_MATERIAL SHOWN:_
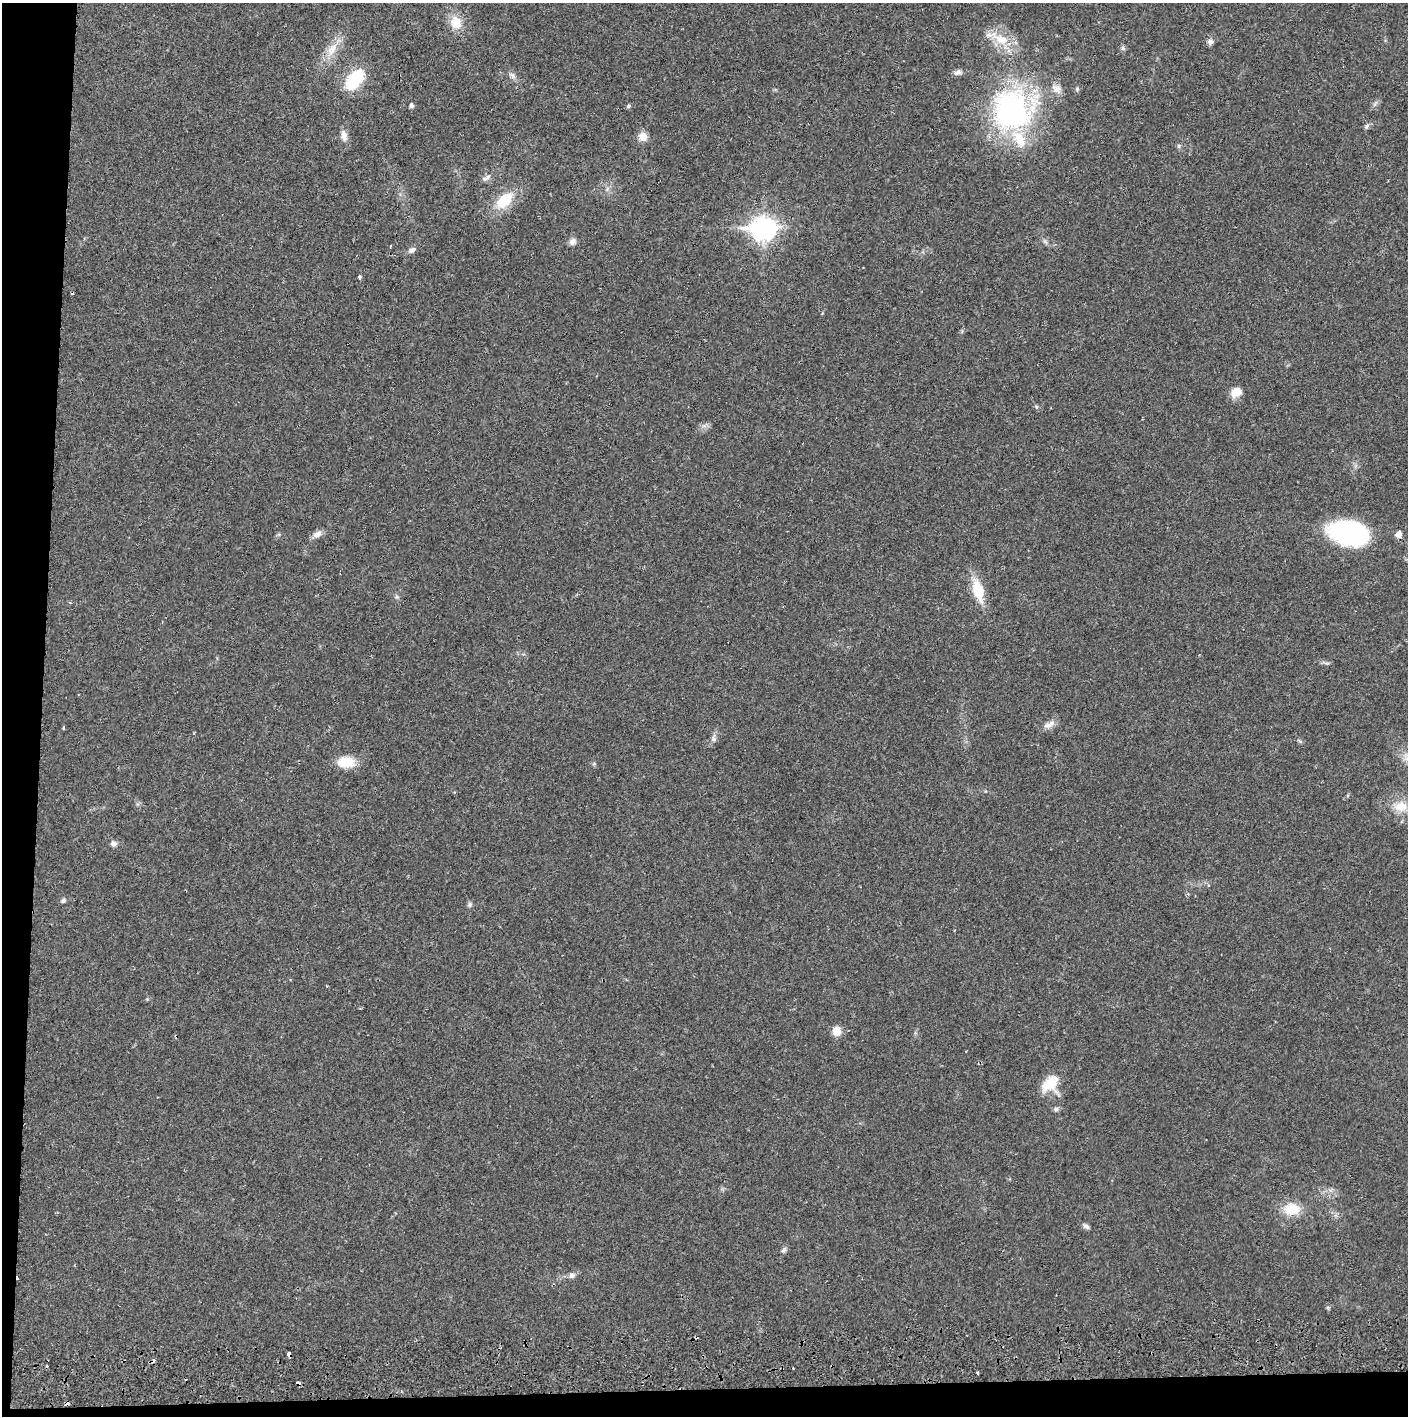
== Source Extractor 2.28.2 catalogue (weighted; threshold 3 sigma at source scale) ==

* * *

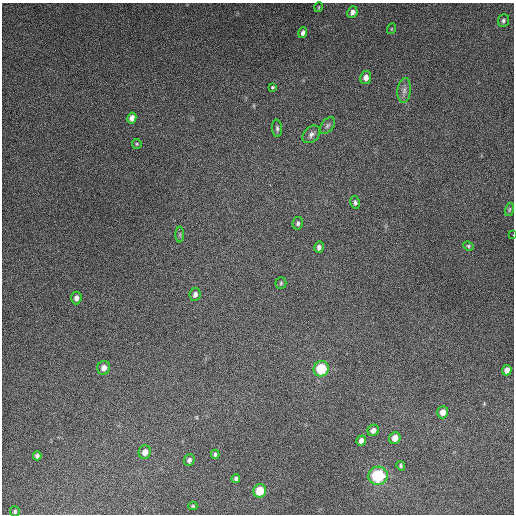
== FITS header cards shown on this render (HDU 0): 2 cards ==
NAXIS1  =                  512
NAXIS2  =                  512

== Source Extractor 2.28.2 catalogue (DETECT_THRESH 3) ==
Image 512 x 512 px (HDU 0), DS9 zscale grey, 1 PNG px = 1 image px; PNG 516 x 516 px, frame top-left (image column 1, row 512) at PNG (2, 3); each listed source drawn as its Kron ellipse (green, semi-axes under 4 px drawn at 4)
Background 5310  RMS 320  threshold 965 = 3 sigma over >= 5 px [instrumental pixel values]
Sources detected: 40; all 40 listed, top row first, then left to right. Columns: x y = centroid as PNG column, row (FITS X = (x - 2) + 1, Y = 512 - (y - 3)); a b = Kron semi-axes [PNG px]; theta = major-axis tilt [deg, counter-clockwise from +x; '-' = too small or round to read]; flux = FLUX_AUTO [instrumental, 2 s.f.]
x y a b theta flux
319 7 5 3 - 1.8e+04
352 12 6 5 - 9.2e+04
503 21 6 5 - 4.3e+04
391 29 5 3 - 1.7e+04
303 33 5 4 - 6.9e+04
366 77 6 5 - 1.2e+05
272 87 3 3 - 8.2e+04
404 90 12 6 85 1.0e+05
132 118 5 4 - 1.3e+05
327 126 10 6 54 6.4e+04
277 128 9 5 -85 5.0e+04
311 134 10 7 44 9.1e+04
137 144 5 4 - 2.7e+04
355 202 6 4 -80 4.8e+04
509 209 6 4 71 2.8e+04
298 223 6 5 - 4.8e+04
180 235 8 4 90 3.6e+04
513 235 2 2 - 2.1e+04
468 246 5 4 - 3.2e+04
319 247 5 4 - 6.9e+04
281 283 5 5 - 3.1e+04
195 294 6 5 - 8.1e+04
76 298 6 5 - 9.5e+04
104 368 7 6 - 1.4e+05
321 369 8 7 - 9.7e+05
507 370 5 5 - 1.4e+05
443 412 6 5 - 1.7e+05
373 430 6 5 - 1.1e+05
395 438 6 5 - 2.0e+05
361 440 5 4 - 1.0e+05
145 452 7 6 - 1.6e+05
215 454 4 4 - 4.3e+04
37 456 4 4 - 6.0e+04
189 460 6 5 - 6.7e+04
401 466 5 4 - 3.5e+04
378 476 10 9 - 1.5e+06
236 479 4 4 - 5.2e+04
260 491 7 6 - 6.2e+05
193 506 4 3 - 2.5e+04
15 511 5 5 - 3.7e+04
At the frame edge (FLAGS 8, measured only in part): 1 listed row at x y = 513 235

_STATED TASK:_ Retype, without any change, the lines above that open with the line containing "2.28.2 catalogue (DETECT_THRESH" and close with the line containing "355 202 6 4 -80 4.8e+04", both included.

_THE RESULT:_
== Source Extractor 2.28.2 catalogue (DETECT_THRESH 3) ==
Image 512 x 512 px (HDU 0), DS9 zscale grey, 1 PNG px = 1 image px; PNG 516 x 516 px, frame top-left (image column 1, row 512) at PNG (2, 3); each listed source drawn as its Kron ellipse (green, semi-axes under 4 px drawn at 4)
Background 5310  RMS 320  threshold 965 = 3 sigma over >= 5 px [instrumental pixel values]
Sources detected: 40; all 40 listed, top row first, then left to right. Columns: x y = centroid as PNG column, row (FITS X = (x - 2) + 1, Y = 512 - (y - 3)); a b = Kron semi-axes [PNG px]; theta = major-axis tilt [deg, counter-clockwise from +x; '-' = too small or round to read]; flux = FLUX_AUTO [instrumental, 2 s.f.]
x y a b theta flux
319 7 5 3 - 1.8e+04
352 12 6 5 - 9.2e+04
503 21 6 5 - 4.3e+04
391 29 5 3 - 1.7e+04
303 33 5 4 - 6.9e+04
366 77 6 5 - 1.2e+05
272 87 3 3 - 8.2e+04
404 90 12 6 85 1.0e+05
132 118 5 4 - 1.3e+05
327 126 10 6 54 6.4e+04
277 128 9 5 -85 5.0e+04
311 134 10 7 44 9.1e+04
137 144 5 4 - 2.7e+04
355 202 6 4 -80 4.8e+04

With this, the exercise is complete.